Tears rolling down her cheeks. Her bosom rising and falling. She is beautiful and terrible. Callahan thinks of a picture he saw once of Shiva, the Hindu destroyer-god. Not enough arms, he thinks, and has to fight a crazy, suicidal urge to laugh.
"They're not here. There's just you and me, right? And him. He could have won a Nobel Prize for literature. Or he could have taught four hundred students a year for thirty years. Could have touched twelve thousand minds with his. Instead, he's lying here in a hospital bed with his face cut off, and they'll have to take up a subscription from his fucking flophouse to pay for his last illness -if you call getting cut to pieces an illness -and his coffin, and his burial."
She looks at him, face naked and smiling, her cheeks gleaming with moisture and runners of snot hanging from her nose.
"In his previous other life, Father Callahan, he was the Street Angel. But this is his final other life. Glamorous, isn't it? I'm going down the hall to the canteen for coffee and a danish. I'll be therefor ten minutes or so. Plenty of time for you to have your little visit. Do me a favor and be gone when I get back. You and all the rest of his do-gooders make me sick."
She leaves. Her sensible low heels go clicking away along the hall.
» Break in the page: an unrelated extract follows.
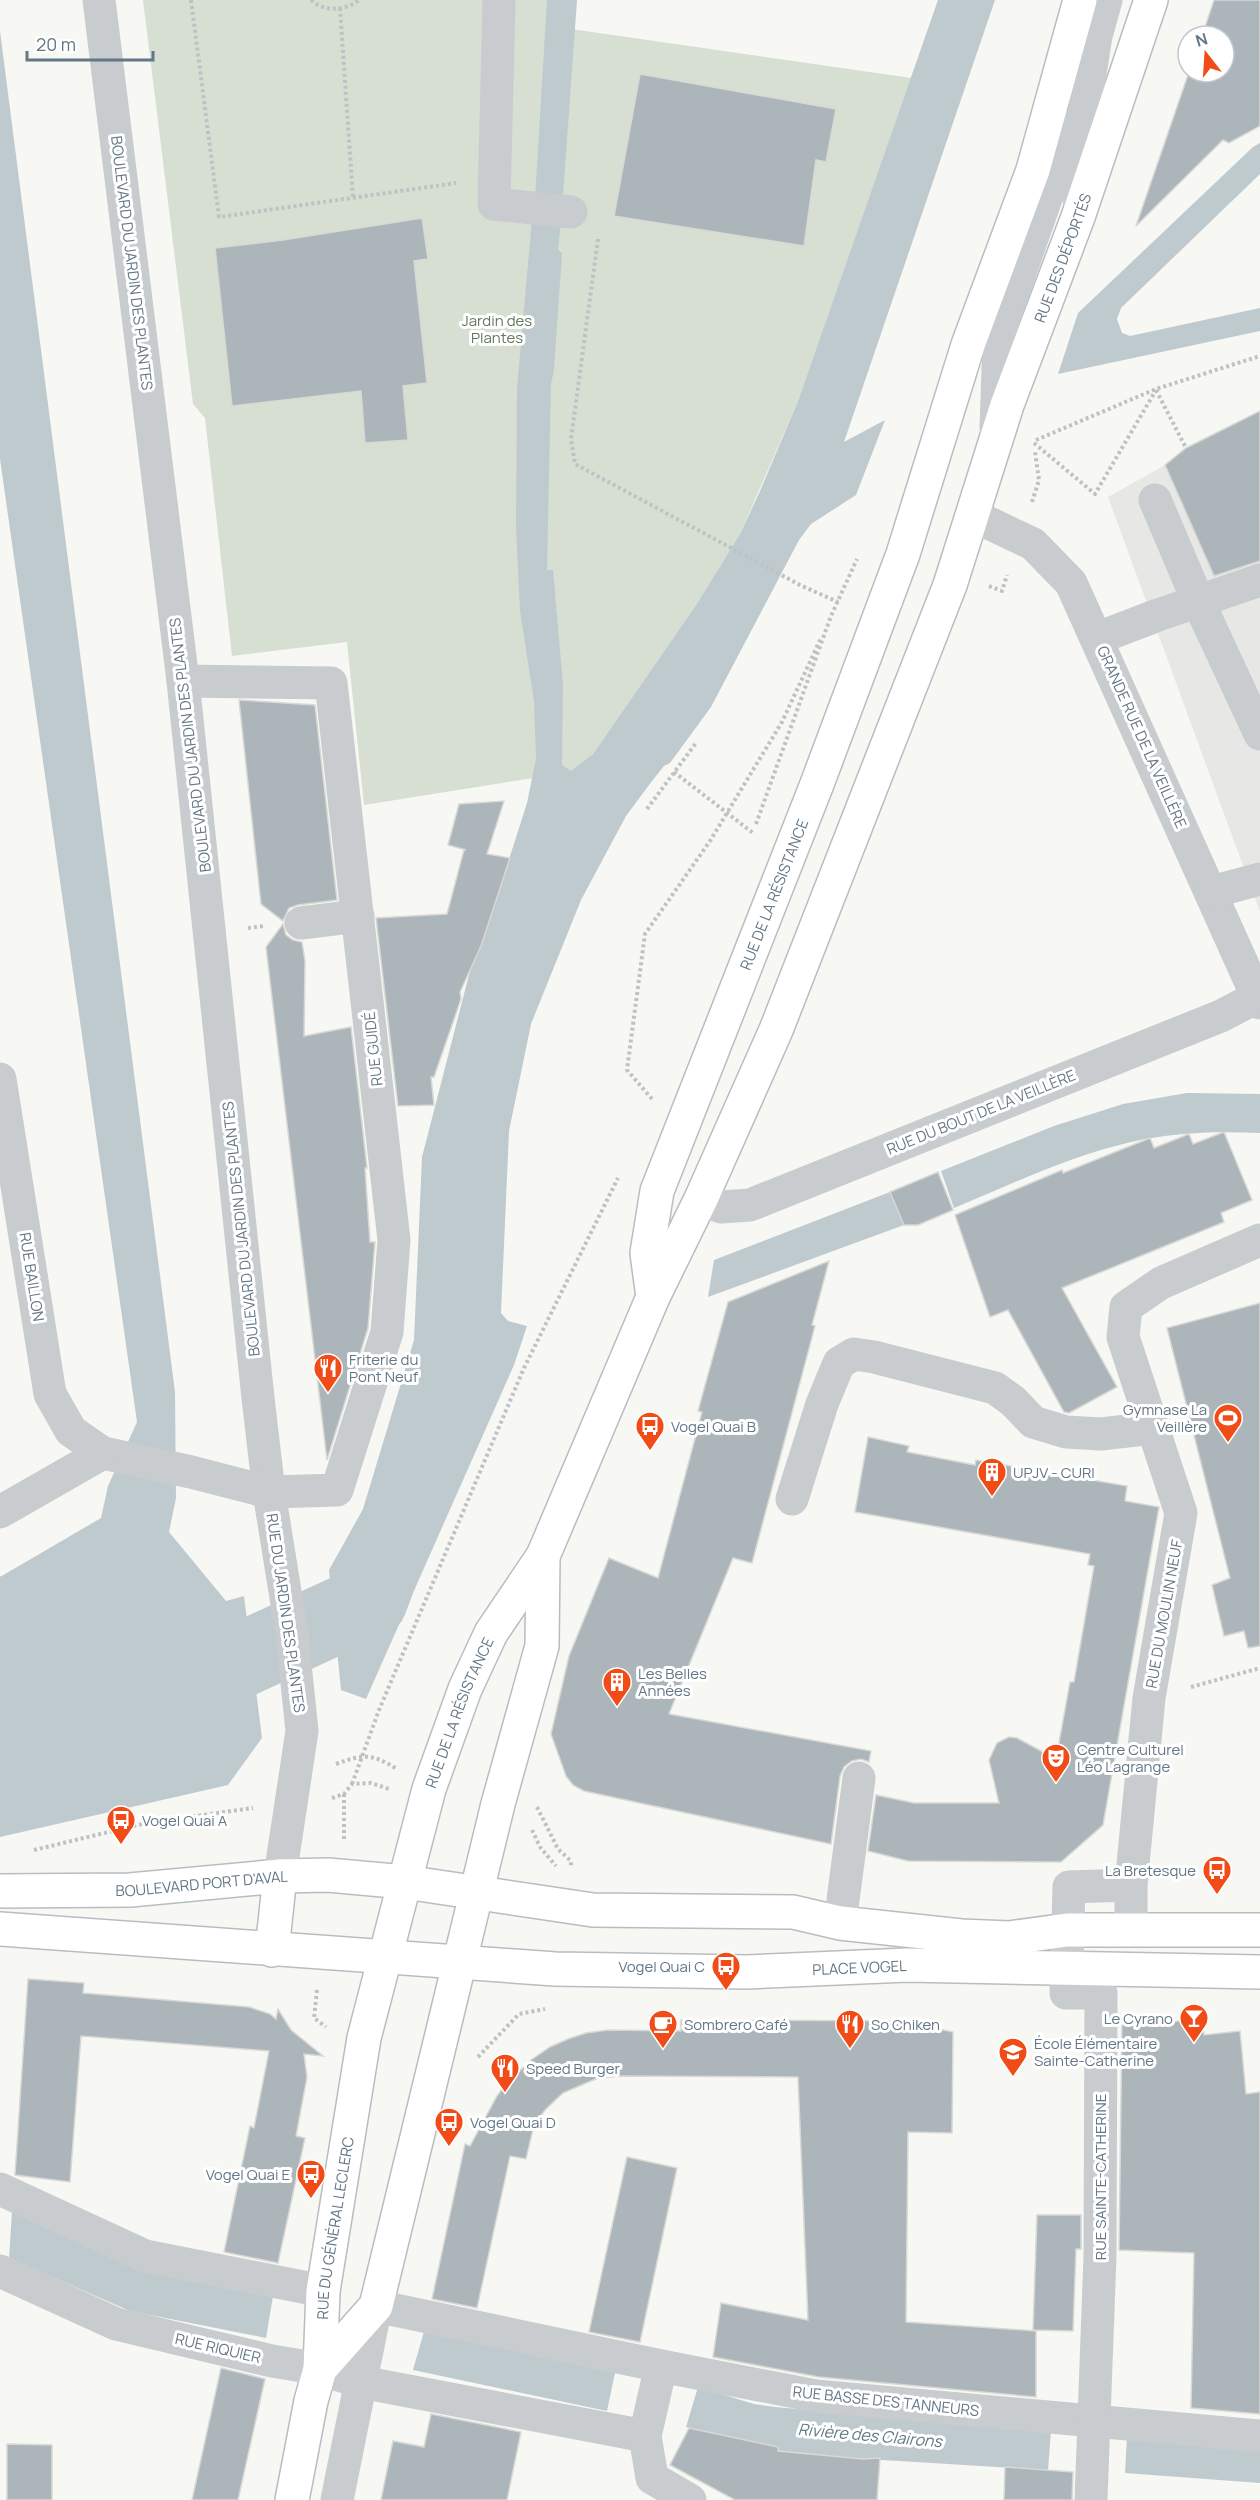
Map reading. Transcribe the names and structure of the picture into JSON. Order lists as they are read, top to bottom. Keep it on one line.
{"streets":{"main road":["RUE DES DÉPORTÉS","RUE DE LA RÉSISTANCE","BOULEVARD PORT D'AVAL","PLACE VOGEL","RUE DU GÉNÉRAL LECLERC"],"street":["BOULEVARD DU JARDIN DES PLANTES","GRANDE RUE DE LA VEILLÈRE","RUE GUIDÉ","RUE DU BOUT DE LA VEILLÈRE","RUE BAILLON","RUE DU JARDIN DES PLANTES","RUE DU MOULIN NEUF","RUE SAINTE-CATHERINE","RUE RIQUIER","RUE BASSE DES TANNEURS"]},"crossings":[["RUE DES DÉPORTÉS","GRANDE RUE DE LA VEILLÈRE"],["RUE DES DÉPORTÉS","RUE DE LA RÉSISTANCE"],["BOULEVARD DU JARDIN DES PLANTES","RUE GUIDÉ"],["BOULEVARD DU JARDIN DES PLANTES","RUE DU JARDIN DES PLANTES"],["GRANDE RUE DE LA VEILLÈRE","RUE DE LA RÉSISTANCE"],["GRANDE RUE DE LA VEILLÈRE","RUE DU BOUT DE LA VEILLÈRE"],["RUE DE LA RÉSISTANCE","RUE DU BOUT DE LA VEILLÈRE"],["RUE DE LA RÉSISTANCE","BOULEVARD PORT D'AVAL"],["RUE DE LA RÉSISTANCE","PLACE VOGEL"],["RUE DE LA RÉSISTANCE","RUE DU GÉNÉRAL LECLERC"],["RUE GUIDÉ","RUE DU JARDIN DES PLANTES"],["RUE DU JARDIN DES PLANTES","BOULEVARD PORT D'AVAL"],["RUE DU MOULIN NEUF","RUE SAINTE-CATHERINE"],["PLACE VOGEL","RUE SAINTE-CATHERINE"],["PLACE VOGEL","RUE DU GÉNÉRAL LECLERC"],["RUE SAINTE-CATHERINE","RUE BASSE DES TANNEURS"],["RUE DU GÉNÉRAL LECLERC","RUE RIQUIER"]],"water":["Rivière des Clairons"],"parks":["Jardin des Plantes"],"places":{"restaurant":["Friterie du Pont Neuf","So Chiken","Speed Burger"],"sports":["Gymnase La Veillère"],"bus stop":["Vogel Quai B","Vogel Quai A","La Bretesque","Vogel Quai C","Vogel Quai D","Vogel Quai E"],"building":["UPJV - CURI","Les Belles Années"],"theatre":["Centre Culturel Léo Lagrange"],"bar":["Le Cyrano"],"cafe":["Sombrero Café"],"school or university":["École Élémentaire Sainte-Catherine"]},"scale_bar":"20 m","north":"top"}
It's not until they've faded completely and left him with the steady beeping of the machines that he realizes he's trembling all over. He doesn't think it's the onset of the dt's, but by God that's what it feels like.
When Rowan speaks from beneath his stiff veil of bandages, Callahan nearly screams. What his old friend says is pretty mushy, but Callahan has no trouble figuring it out.
"She's given that little sermon at least eight times today, and she never bothers to tell anyone that the year I took second in the Beloit, only four other people entered. I guess the war knocked a lot of the poetry out of folks. How you doing, Don?"